Ultimo aggiornamento  09 dicembre 2022 18:17

Acea, come sta l’auto in Europa.

Redazione ·

L’Acea, l’Associazione che riunisce i costruttori auto ha tracciato un bilancio della situazione attuale del comparto in Europa, paragonandola anche a quella di altre aree del mondo.

Immatricolazioni giù

Fra i vari aspetti presi in considerazione dallo studio, quello delle immatricolazioni che - nella Unione europea - sono scese del 9,9% a 6.784.318 unità nei primi nove mesi del 2022, contro le 7.526.831 registrate l’anno passato nello stesso periodo. Nei quattro mercati principali la situazione peggiore è quella italiana (976.055 mezzi venduti nei primi nove mesi dell’anno contro 1.165.692, -16,3%) ma cali si segnalano anche in Francia (-11,8%), Spagna e Germania (-7,4% per entrambe).

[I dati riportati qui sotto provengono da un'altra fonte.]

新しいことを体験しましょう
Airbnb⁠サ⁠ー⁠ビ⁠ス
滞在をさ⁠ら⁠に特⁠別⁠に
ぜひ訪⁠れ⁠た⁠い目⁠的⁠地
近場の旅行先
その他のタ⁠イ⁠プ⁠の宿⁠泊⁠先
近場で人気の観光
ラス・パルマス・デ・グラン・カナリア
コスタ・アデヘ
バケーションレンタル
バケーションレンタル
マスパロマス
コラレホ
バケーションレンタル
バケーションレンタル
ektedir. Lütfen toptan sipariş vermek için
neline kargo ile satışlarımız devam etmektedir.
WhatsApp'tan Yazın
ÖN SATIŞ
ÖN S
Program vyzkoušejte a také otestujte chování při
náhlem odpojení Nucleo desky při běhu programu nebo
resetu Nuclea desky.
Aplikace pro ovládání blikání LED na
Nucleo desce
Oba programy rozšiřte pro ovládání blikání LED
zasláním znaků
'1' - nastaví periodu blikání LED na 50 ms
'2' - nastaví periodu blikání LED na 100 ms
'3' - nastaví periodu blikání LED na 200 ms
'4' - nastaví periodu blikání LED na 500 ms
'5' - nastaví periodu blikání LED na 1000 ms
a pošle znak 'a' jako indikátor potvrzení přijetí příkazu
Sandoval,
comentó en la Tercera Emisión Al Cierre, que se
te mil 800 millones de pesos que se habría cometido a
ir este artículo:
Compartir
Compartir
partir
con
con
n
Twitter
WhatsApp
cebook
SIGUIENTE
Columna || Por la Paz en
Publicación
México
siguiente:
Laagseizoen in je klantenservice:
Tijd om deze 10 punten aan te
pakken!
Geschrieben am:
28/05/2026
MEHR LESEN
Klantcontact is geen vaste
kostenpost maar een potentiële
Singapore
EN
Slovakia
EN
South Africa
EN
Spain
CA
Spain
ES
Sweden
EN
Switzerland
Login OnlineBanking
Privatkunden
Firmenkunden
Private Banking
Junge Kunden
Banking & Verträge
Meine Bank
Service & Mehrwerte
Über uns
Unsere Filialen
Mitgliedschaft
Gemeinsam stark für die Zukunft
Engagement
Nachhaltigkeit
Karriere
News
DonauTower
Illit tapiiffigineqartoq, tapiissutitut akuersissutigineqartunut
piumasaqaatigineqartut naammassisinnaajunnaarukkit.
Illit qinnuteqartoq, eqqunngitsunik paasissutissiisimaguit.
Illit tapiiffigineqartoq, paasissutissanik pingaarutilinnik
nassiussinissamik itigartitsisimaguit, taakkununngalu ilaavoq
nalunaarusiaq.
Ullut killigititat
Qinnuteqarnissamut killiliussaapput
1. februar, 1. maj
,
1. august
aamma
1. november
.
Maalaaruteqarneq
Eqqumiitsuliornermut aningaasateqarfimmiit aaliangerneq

La situazione peggiora se allarghiamo lo sguardo a tutto il continente dove di registrano diminuzioni nel Regno Unito (-8,2%) e addirittura crolli del 61,8% e 65,4% rispettivamente nei paesi in guerra, Russia e Ucraina. In altalena il resto del mondo: le vendite in Nord America hanno raggiunto i 9,5 milioni di unità, in calo del 13,3% rispetto allo stesso periodo del 2021. Giù anche le commercializzazioni di auto giapponesi (-8,7%) e coreane (-7,5%). In controtendenza la Cina: tra gennaio e settembre immatricolate 15,3 milioni di vetture, +8,2%.

Globalmente la frenata ha toccato il 2,9% rispetto ai primi nove mesi del 2021. Nel mondo sono state vendute 48.043.107 auto, contro 49.477.265 dello stesso periodo del 2021.

Migliora la produzione

Di contro, nella Unione europea cresce la produzione. Nei 27, sono state costruite nei primi nove mesi dell’anno 7.965.864 vetture contro 7.530.082, crescita percentuale di 5,8 punti. Il Paese che ha fatto meglio è la Romania (+19,3%). Bene Germania e Spagna (+ 9,1% e 5,4% rispettivamente). L’Italia - con 359.661 mezzi prodotti contro  326.669 - ha migliorato la performance dello stesso periodo del 2021 di 10,1 punti percentuali.

Il crollo nei Paesi belligeranti (-66,4% in Russia, -84,6% in Ucraina) trascina comunque il dato complessivo in terreno negativo (-2,4%). Male anche il Regno Unito che ha preso il 12% netto.

La produzione americana è aumentata dell'11,8% nei primi nove mesi del 2022, sfiorando gli 8 milioni di auto (7.887.753) di cui quasi 1,5 milioni provenienti dalla parte sud del continente, in particolare dal Brasile. In Asia calano (-2,1%) i giapponesi mentre volano Indonesia (+23,2%) e India (+21,4%). Bene la Corea del Sud (+4,8%). L'industria automobilistica cinese ha registrato una forte ripresa, raggiungendo 16,4 milioni di unità da gennaio a settembre (+15,1%).

Nei primi tre trimestri del 2022 sono state prodotte quasi 50 milioni di autovetture a livello globale, con un aumento del 9% rispetto allo stesso periodo di nove mesi del 2021.

La situazione dei commerciali

Da gennaio a settembre 2022 sono stati immatricolati nell’Unione europea 1,2 milioni di veicoli commerciali, con un calo del 17,6% su base annua. In particolare diminuiscono le vendite dei furgoni (-21,2%) mentre salgono gli autocarri (+1,5%).

Sul fronte produttivo, si prevede che in Europa cali dell'1,2% per fermarsi a quasi 3,1 milioni di veicoli nel 2022. Al contrario, attesa una forte crescita negli Usa che dovrebbero salire del 10,5%. In discesa i numeri in Giappone e Corea (-5,2% complessivamente) e in Cina dove le chiusure per le norme anti covid fanno pensare a un dato di fine anno con un arretramento di circa il 29%.